Fotografía de Hilda Pellerano

Siempre he tenido una relación compleja con mi país, en especial en lo referente a la religión, sobre todo por la fuerte influencia que tiene en lo relacionado a lo que considero derechos humanos, en este caso, el tema de las causales. Por otro lado, nunca he estado de acuerdo con el término “pro-vida” para referirse a personas en contra del aborto, aunque resalto que me parece una pensada elección mercadológica, ya que de inmediato implica que los que luchamos por los derechos de las mujeres a tener opción de decidir sobre su propio cuerpo, abogamos por la muerte, o pretendemos que el aborto sea un método anticonceptivo o la medida automática para las mujeres que no desean llevar a término un embarazo, cuando lo que deseamos es disminuirlos y ojalá poder eliminarlos, a través de un cambio sistémico que incluya más formación y educación sexual, algo que a menudo también encuentra resistencia de parte de grupos auto-denominados cristianos.

En un escrito anterior que titulé sencillamente “Las tres causales”, hice mi mejor esfuerzo por ponerme en el zapato del otro, entendiendo que el tema del aborto es un camino espinoso, extremadamente difícil de discutir en un país arraigadamente religioso, aunque pareciera que con todas las explicaciones de lugar, quedaría claro que las causales se refieren a nombradas excepciones en que la madre y/o el feto corren peligro, o bien la mujer ha sido víctima de violación.

 El sentido común indica que no debería ser motivo de debate, y sin embargo acá estamos, en una especie de guerra de bandos contra la oposición de una gran cantidad de individuos que a pesar de admitir y aceptar que pueden existir situaciones complicadas en un embarazo, utilizan una retórica moral a mi entender poco analítica y algo terca. Lo cierto es que absolutamente todas las personas renuentes con las que he conversando al respecto, concuerdan en que “obviamente” si la vida de la madre o el feto estuvieran en peligro, se haría lo necesario por salvarlas, sin embargo continúan firmes en sus posturas contra la legalización de dichas excepciones, evadiendo por lo general cuestionamientos lógicos, como si analizar y reconocer la realidad que apremia a las mujeres en estos aspectos les fuera a despojar de una identidad forjada en base a creencias y condicionamientos que no están dispuestos a desafiar.
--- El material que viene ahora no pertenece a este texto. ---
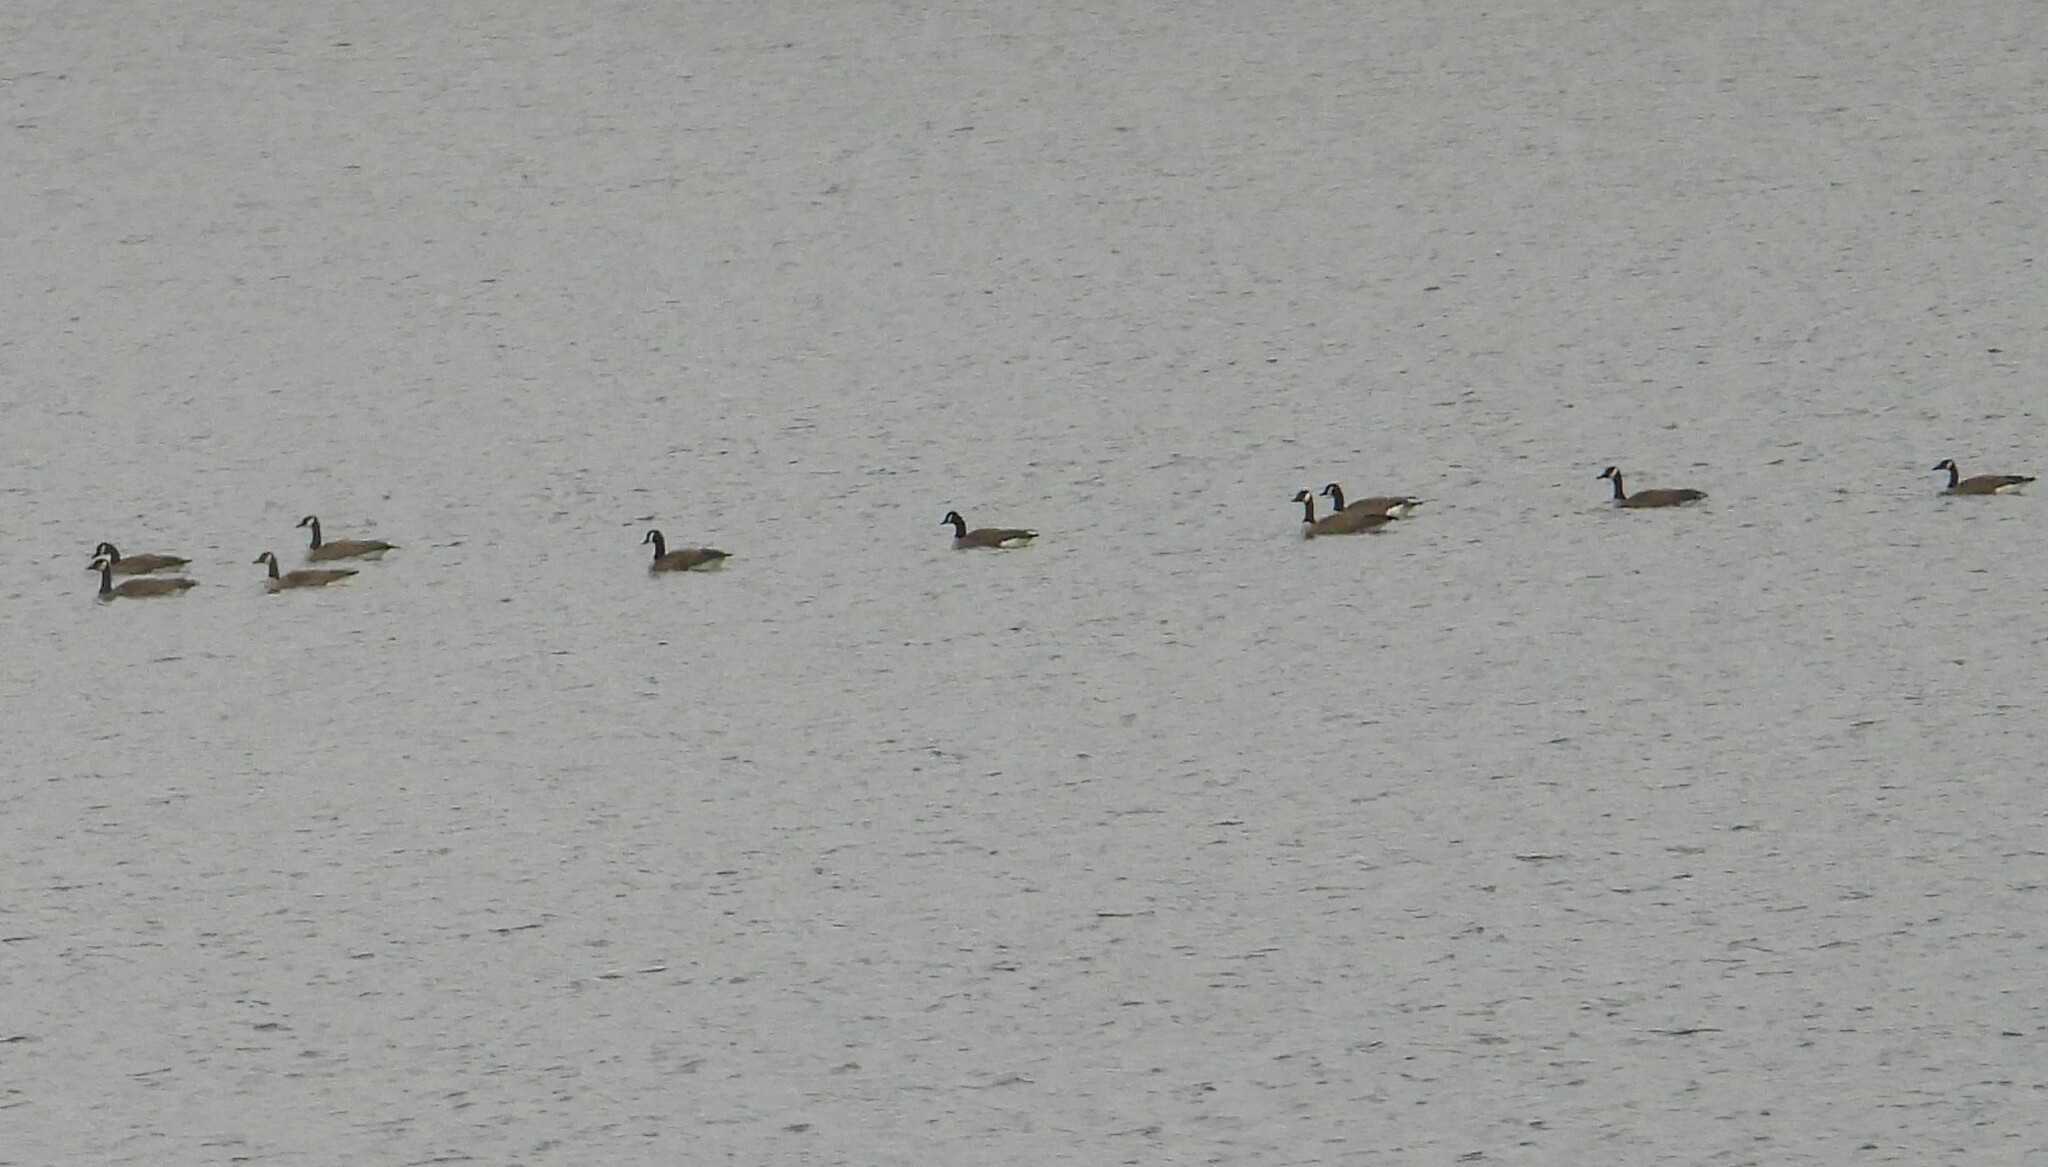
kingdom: Animalia
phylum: Chordata
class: Aves
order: Anseriformes
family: Anatidae
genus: Branta
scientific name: Branta canadensis
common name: Canada goose
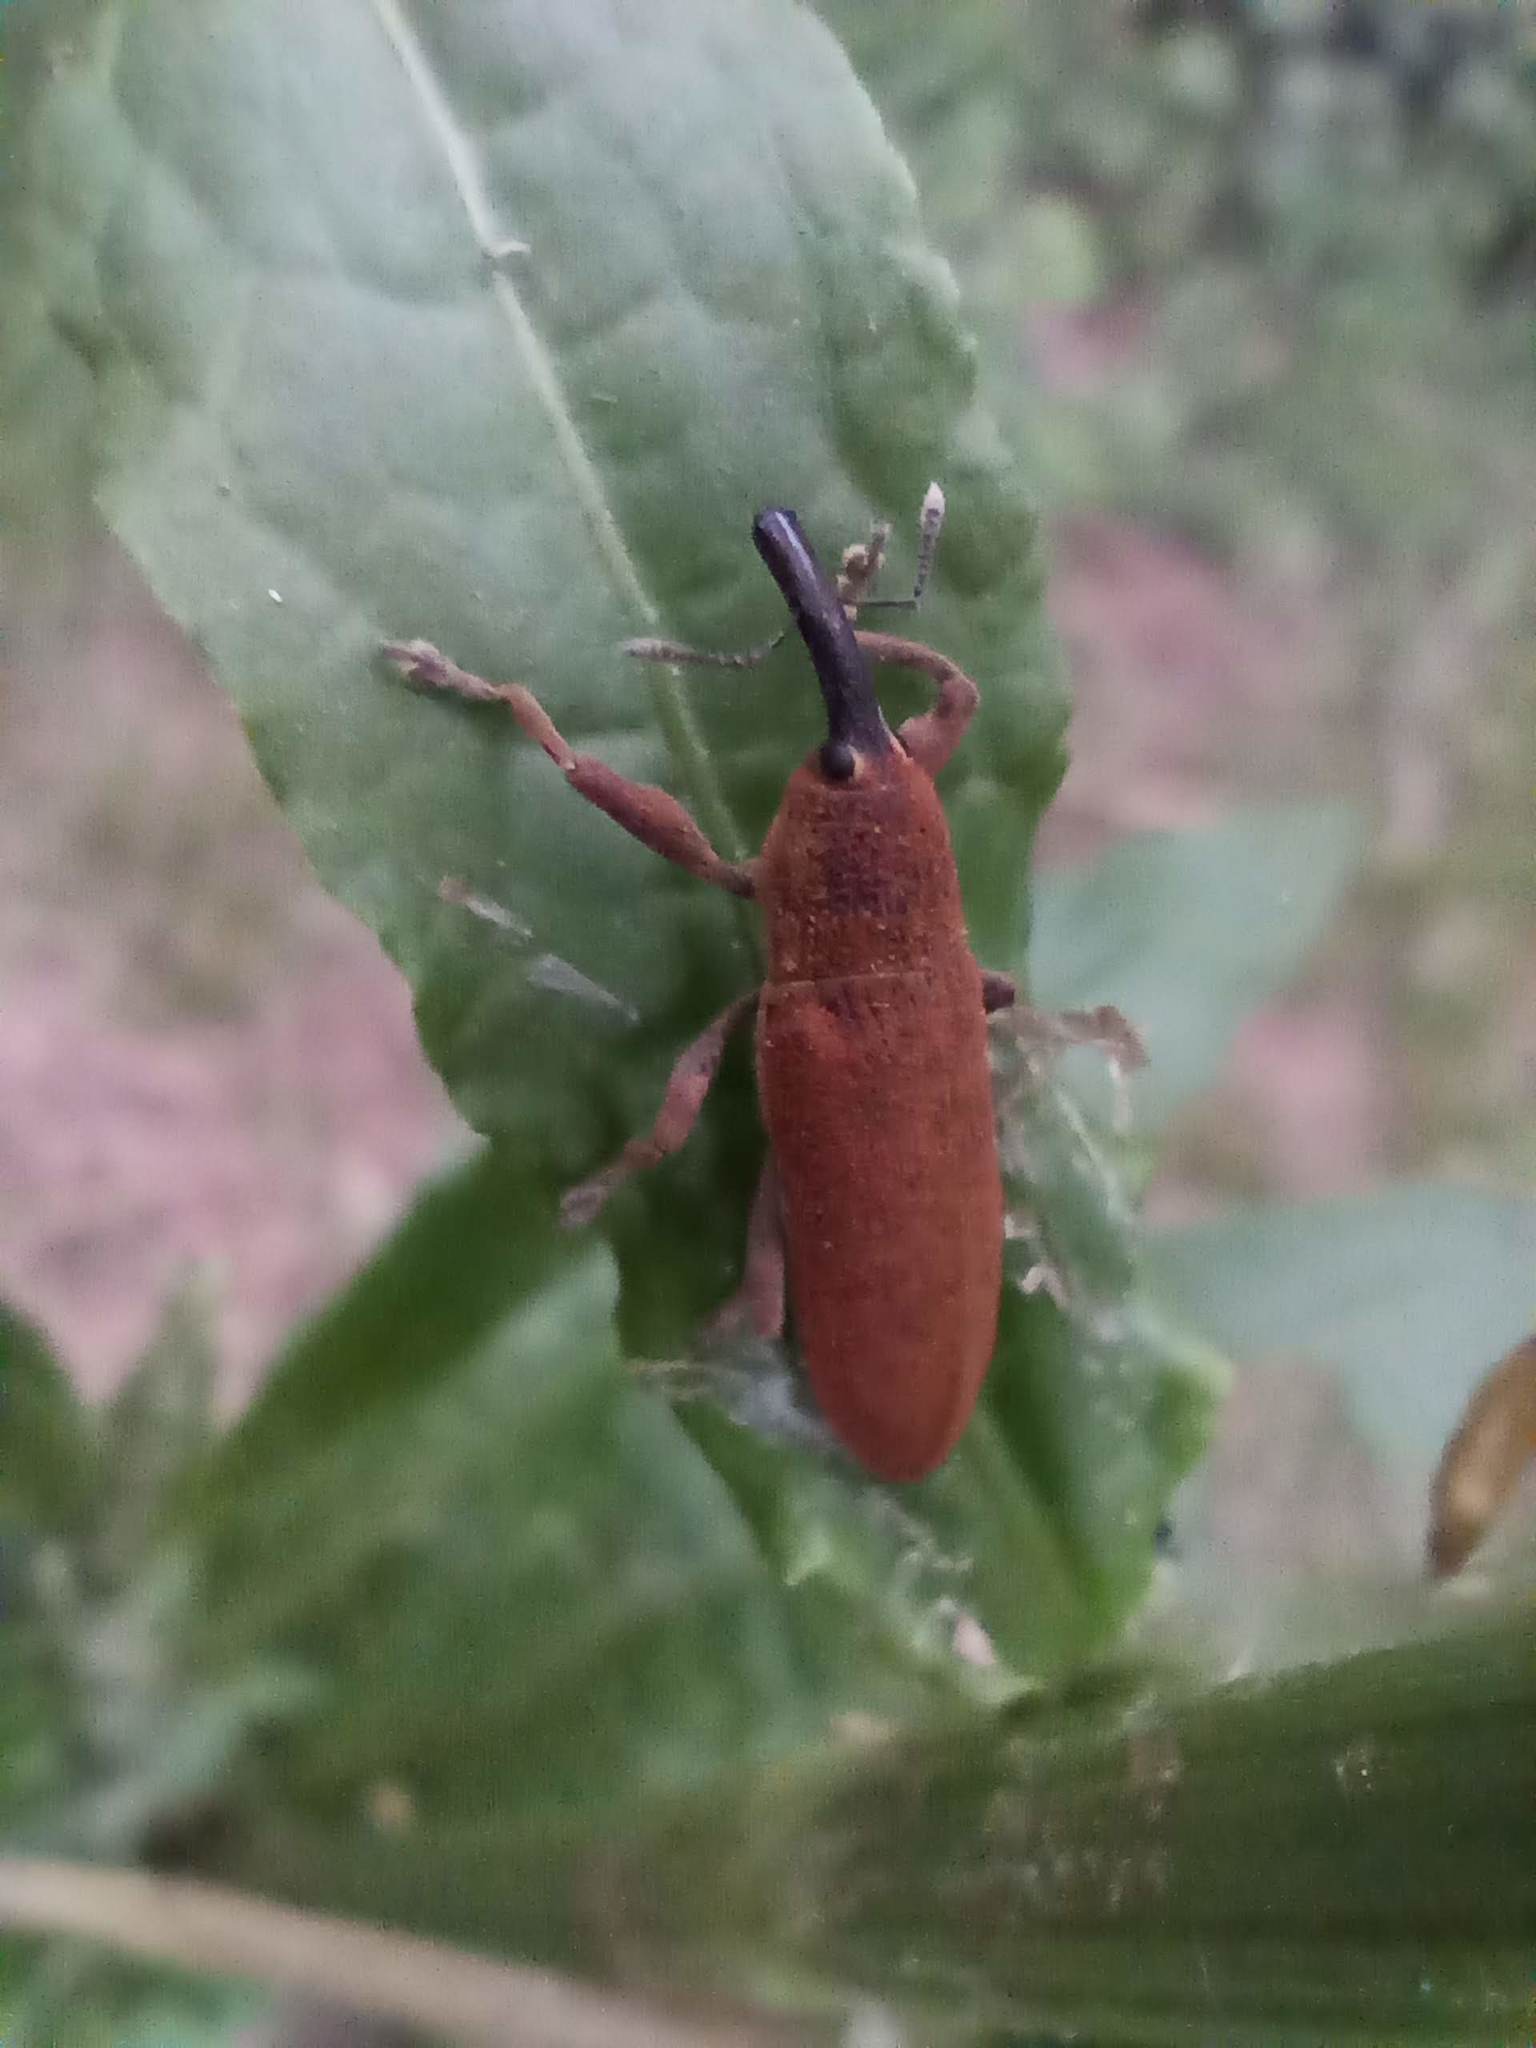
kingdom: Animalia
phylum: Arthropoda
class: Insecta
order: Coleoptera
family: Curculionidae
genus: Lixus
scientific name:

Sobre la más profunda y dolorosa premisa en casos de violación, una persona allegada y de fe católica a quien debatí sobre el asunto me respondió por texto: “Si una niña -o niño- es violada/o entonces hay que llevar al violador a juicio”. El comentario fue parte de una respuesta más amplia en que dejaba entreclaro su posición anti-aborto, pero lamentablemente eso es simplificar las repercusiones psicológicas, las cicatrices emocionales y el hecho de que la mayoría de las violaciones a menores van de la mano con manipulación a base de miedo y por ende son poco reportadas, precisamente por el temor de la víctima hacia su atacante, además de tratarse de una problemática recurrente que nos negamos a enfrentar directamente. 

No lo comparto, pero en ocasiones entiendo el sentimiento anti-aborto, a sabiendas de que hay una narrativa específica en contra de la misma ciencia, y por tanto mucha desinformación. Las causales, por su parte, son otro asunto más evidente, claro y sencillo, pero el tema se ha politizado, y ahora nos encontramos con un país dividido en argumentos que atraen apasionadas respuestas y posturas.  

Por desgracia, acá la que sale perdiendo es la mujer dominicana, sobre todo de clase trabajadora, en un país que hasta la fecha es uno de tan solo cinco en toda Latinoamérica que la castiga con prisión si se atreviera a tener un aborto clandestino, aún por los motivos que ahora se intentan incluir como excepción en el Congreso. La real guerra entonces, no es contra las causales, es contra las mujeres, aunque cueste admitirlo.